▶ **HOW TO COMPLETE THIS TASK**: The job is to find each line in the entries holding the string "shoulder" and copy that line.

(Collected data)
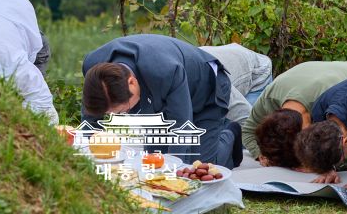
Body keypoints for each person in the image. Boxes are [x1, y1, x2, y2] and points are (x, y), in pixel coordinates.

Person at [82, 34, 242, 167]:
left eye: (124, 110)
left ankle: (229, 133)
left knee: (197, 165)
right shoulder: (95, 71)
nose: (122, 115)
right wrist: (88, 155)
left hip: (205, 92)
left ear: (131, 82)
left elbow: (182, 125)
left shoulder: (165, 71)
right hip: (163, 99)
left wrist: (175, 172)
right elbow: (90, 119)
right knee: (155, 161)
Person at [243, 60, 347, 167]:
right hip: (318, 74)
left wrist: (320, 166)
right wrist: (259, 153)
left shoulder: (333, 107)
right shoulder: (269, 98)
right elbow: (248, 130)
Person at [200, 43, 273, 124]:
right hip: (233, 60)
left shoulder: (211, 83)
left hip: (258, 73)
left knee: (253, 127)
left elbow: (248, 121)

▶ **OUTPUT BELOW**:
right shoulder: (95, 71)
left shoulder: (165, 71)
left shoulder: (333, 107)
right shoulder: (269, 98)
left shoulder: (211, 83)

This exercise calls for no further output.